Extrait à lire:
□ □ □ □

Il est 17 heures, ce jeudi 10 mars, les collégiens et lycéens commencent à arriver devant la préfecture de Bastia. Les forces de l'ordre sont présentes. Tout est calme seulement en apparence, car un groupe de jeunes arrive déjà cagoulé et prêt à affronter les CRS. La seule motivation de cette minorité est d'exprimer uniquement la violence.
Antoine*, 14 ans, arrive sur sa trottinette, masque sur le visage, entouré de lycéens qui l'attisent. Il prend la parole '"la violence je suis pour." Ce collégien ne sait pas pourquoi il est là ce soir, ceux qui l'entourent lui soufflent la réponse "pour Yvan'" Ils poursuivent "il vaut mieux emmerder les CRS, plutôt qu'ils boivent le café tranquilles dans leur camion".
"Si je ne me fais pas entendre en parlant, alors je chante"

□ □ □ □

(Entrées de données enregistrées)
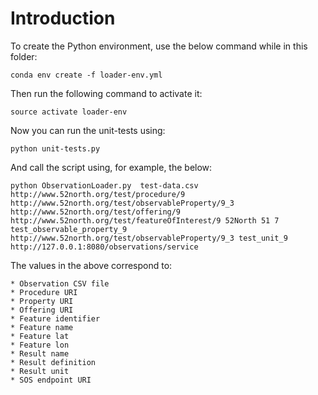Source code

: # Introduction

To create the Python environment, use the below command while in this folder:

`conda env create -f loader-env.yml`

Then run the following command to activate it:

`source activate loader-env`

Now you can run the unit-tests using:

`python unit-tests.py`

And call the script using, for example, the below:

`
python ObservationLoader.py 
        test-data.csv 
        http://www.52north.org/test/procedure/9
        http://www.52north.org/test/observableProperty/9_3
        http://www.52north.org/test/offering/9
        http://www.52north.org/test/featureOfInterest/9
        52North
        51
        7
        test_observable_property_9
        http://www.52north.org/test/observableProperty/9_3
        test_unit_9
        http://127.0.0.1:8080/observations/service
`

The values in the above correspond to:

    * Observation CSV file
    * Procedure URI
    * Property URI
    * Offering URI
    * Feature identifier
    * Feature name
    * Feature lat
    * Feature lon
    * Result name
    * Result definition
    * Result unit
    * SOS endpoint URI
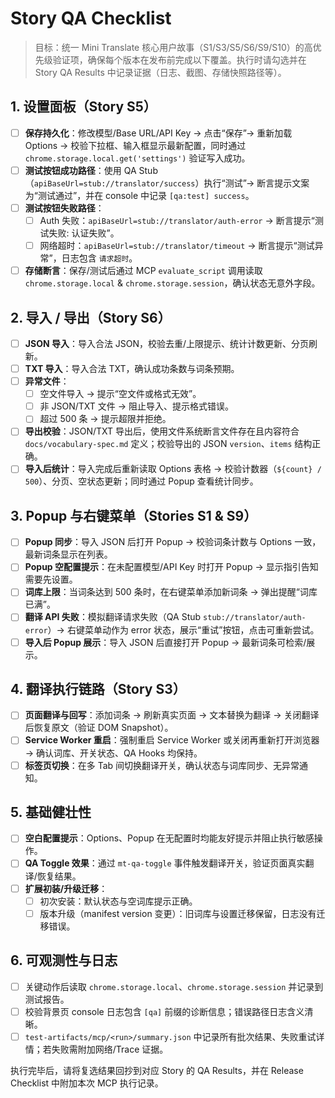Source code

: # Story QA Checklist

> 目标：统一 Mini Translate 核心用户故事（S1/S3/S5/S6/S9/S10）的高优先级验证项，确保每个版本在发布前完成以下覆盖。执行时请勾选并在 Story QA Results 中记录证据（日志、截图、存储快照路径等）。

## 1. 设置面板（Story S5）
- [ ] **保存持久化**：修改模型/Base URL/API Key → 点击“保存”→ 重新加载 Options → 校验下拉框、输入框显示最新配置，同时通过 `chrome.storage.local.get('settings')` 验证写入成功。
- [ ] **测试按钮成功路径**：使用 QA Stub（`apiBaseUrl=stub://translator/success`）执行“测试”→ 断言提示文案为“测试通过”，并在 console 中记录 `[qa:test] success`。
- [ ] **测试按钮失败路径**：
  - [ ] Auth 失败：`apiBaseUrl=stub://translator/auth-error` → 断言提示“测试失败: 认证失败”。
  - [ ] 网络超时：`apiBaseUrl=stub://translator/timeout` → 断言提示“测试异常”，日志包含 `请求超时`。
- [ ] **存储断言**：保存/测试后通过 MCP `evaluate_script` 调用读取 `chrome.storage.local` & `chrome.storage.session`，确认状态无意外字段。

## 2. 导入 / 导出（Story S6）
- [ ] **JSON 导入**：导入合法 JSON，校验去重/上限提示、统计计数更新、分页刷新。
- [ ] **TXT 导入**：导入合法 TXT，确认成功条数与词条预期。
- [ ] **异常文件**：
  - [ ] 空文件导入 → 提示“空文件或格式无效”。
  - [ ] 非 JSON/TXT 文件 → 阻止导入、提示格式错误。
  - [ ] 超过 500 条 → 提示超限并拒绝。
- [ ] **导出校验**：JSON/TXT 导出后，使用文件系统断言文件存在且内容符合 `docs/vocabulary-spec.md` 定义；校验导出的 JSON `version`、`items` 结构正确。
- [ ] **导入后统计**：导入完成后重新读取 Options 表格 → 校验计数器（`${count} / 500`）、分页、空状态更新；同时通过 Popup 查看统计同步。

## 3. Popup 与右键菜单（Stories S1 & S9）
- [ ] **Popup 同步**：导入 JSON 后打开 Popup → 校验词条计数与 Options 一致，最新词条显示在列表。
- [ ] **Popup 空配置提示**：在未配置模型/API Key 时打开 Popup → 显示指引告知需要先设置。
- [ ] **词库上限**：当词条达到 500 条时，在右键菜单添加新词条 → 弹出提醒“词库已满”。
- [ ] **翻译 API 失败**：模拟翻译请求失败（QA Stub `stub://translator/auth-error`）→ 右键菜单动作为 error 状态，展示“重试”按钮，点击可重新尝试。
- [ ] **导入后 Popup 展示**：导入 JSON 后直接打开 Popup → 最新词条可检索/展示。

## 4. 翻译执行链路（Story S3）
- [ ] **页面翻译与回写**：添加词条 → 刷新真实页面 → 文本替换为翻译 → 关闭翻译后恢复原文（验证 DOM Snapshot）。
- [ ] **Service Worker 重启**：强制重启 Service Worker 或关闭再重新打开浏览器 → 确认词库、开关状态、QA Hooks 均保持。
- [ ] **标签页切换**：在多 Tab 间切换翻译开关，确认状态与词库同步、无异常通知。

## 5. 基础健壮性
- [ ] **空白配置提示**：Options、Popup 在无配置时均能友好提示并阻止执行敏感操作。
- [ ] **QA Toggle 效果**：通过 `mt-qa-toggle` 事件触发翻译开关，验证页面真实翻译/恢复结果。
- [ ] **扩展初装/升级迁移**：
  - [ ] 初次安装：默认状态与空词库提示正确。
  - [ ] 版本升级（manifest version 变更）：旧词库与设置迁移保留，日志没有迁移错误。

## 6. 可观测性与日志
- [ ] 关键动作后读取 `chrome.storage.local`、`chrome.storage.session` 并记录到测试报告。
- [ ] 校验背景页 console 日志包含 `[qa]` 前缀的诊断信息；错误路径日志含义清晰。
- [ ] `test-artifacts/mcp/<run>/summary.json` 中记录所有批次结果、失败重试详情；若失败需附加网络/Trace 证据。

执行完毕后，请将复选结果回抄到对应 Story 的 QA Results，并在 Release Checklist 中附加本次 MCP 执行记录。
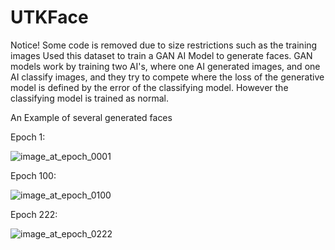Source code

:# UTKFace

Notice! Some code is removed due to size restrictions such as the training images
Used this dataset to train a GAN AI Model to generate faces. GAN models work by training two AI's, where one AI generated images, and one AI classify images,
and they try to compete where the loss of the generative model is defined by the error of the classifying model. However the classifying model is
trained as normal.

An Example of several generated faces


Epoch 1:



![image_at_epoch_0001](https://user-images.githubusercontent.com/70839471/235357800-2873aa11-32e4-4c8c-ad14-d8232b6b640b.png)



Epoch 100:



![image_at_epoch_0100](https://user-images.githubusercontent.com/70839471/235357823-534016ca-064c-4f02-a5ce-ea42c5dcc962.png)



Epoch 222:



![image_at_epoch_0222](https://user-images.githubusercontent.com/70839471/235356857-b9c8abe0-0046-403c-837c-689d65350e81.png)
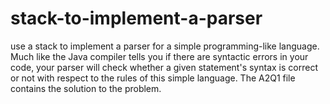 # stack-to-implement-a-parser
use a stack to implement a parser for a simple programming-like language. Much like the Java compiler tells you if there are syntactic errors in your code, your parser will check whether a given statement's syntax is correct or not with respect to the rules of this simple language.
The A2Q1 file contains the solution to the problem.
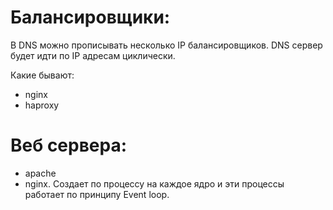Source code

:# Балансировщики: 

В DNS можно прописывать несколько IP балансировщиков. DNS сервер будет идти по IP адресам циклически.

Какие бывают: 
  - nginx
  - haproxy
  

# Веб сервера:
  - apache
  - nginx. Создает по процессу на каждое ядро и эти процессы работает по принципу Event loop.
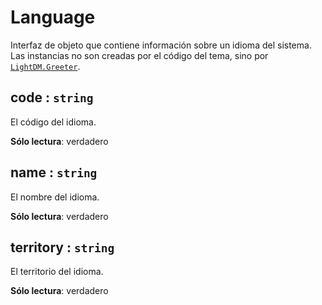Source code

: # Language
Interfaz de objeto que contiene información sobre un idioma del sistema.
Las instancias no son creadas por el código del tema, sino por [`LightDM.Greeter`](Greeter.html).

## code : <code>string</code>
El código del idioma.

**Sólo lectura**: verdadero

## name : <code>string</code>
El nombre del idioma.

**Sólo lectura**: verdadero

## territory : <code>string</code>
El territorio del idioma.

**Sólo lectura**: verdadero
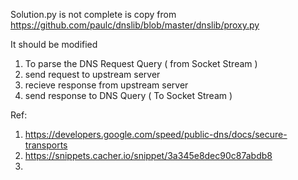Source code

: Solution.py is not complete is copy from https://github.com/paulc/dnslib/blob/master/dnslib/proxy.py

It should be modified 
1. To parse the DNS Request Query ( from Socket Stream )
2. send request to upstream server
3. recieve response from upstream server
4. send response to DNS Query ( To Socket Stream )

Ref:
1. https://developers.google.com/speed/public-dns/docs/secure-transports
2. https://snippets.cacher.io/snippet/3a345e8dec90c87abdb8
3. 
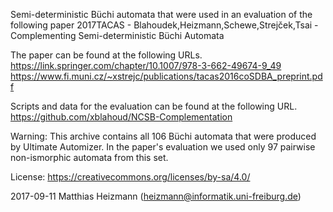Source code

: Semi-deterministic Büchi automata that were used in an evaluation of the 
following paper
2017TACAS - Blahoudek,Heizmann,Schewe,Strejček,Tsai - Complementing Semi-deterministic Büchi Automata

The paper can be found at the following URLs.
https://link.springer.com/chapter/10.1007/978-3-662-49674-9_49
https://www.fi.muni.cz/~xstrejc/publications/tacas2016coSDBA_preprint.pdf

Scripts and data for the evaluation can be found at the following URL.
https://github.com/xblahoud/NCSB-Complementation


Warning: This archive contains all 106 Büchi automata that were produced by
Ultimate Automizer. In the paper's evaluation we used only 97 pairwise 
non-ismorphic automata from this set.


License: https://creativecommons.org/licenses/by-sa/4.0/

2017-09-11 Matthias Heizmann (heizmann@informatik.uni-freiburg.de)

□ □ □ □

Exercices:
(1) Relevez toutes les indications chiffrées présentes dans l'extrait.
(2) D'après l'extrait, devant quel bâtiment les collégiens et lycéens commencent-ils à arriver ?
(3) Recopiez le passage de l'extrait commençant par « Il est 17 heures, ce » et se terminant par « uniquement la violence. ».

Corrigés par exercice:
(1) 17 heures ; 10 mars ; 14 ans

(2) Devant la préfecture de Bastia.

(3)
Il est 17 heures, ce jeudi 10 mars, les collégiens et lycéens commencent à arriver devant la préfecture de Bastia. Les forces de l'ordre sont présentes. Tout est calme seulement en apparence, car un groupe de jeunes arrive déjà cagoulé et prêt à affronter les CRS. La seule motivation de cette minorité est d'exprimer uniquement la violence.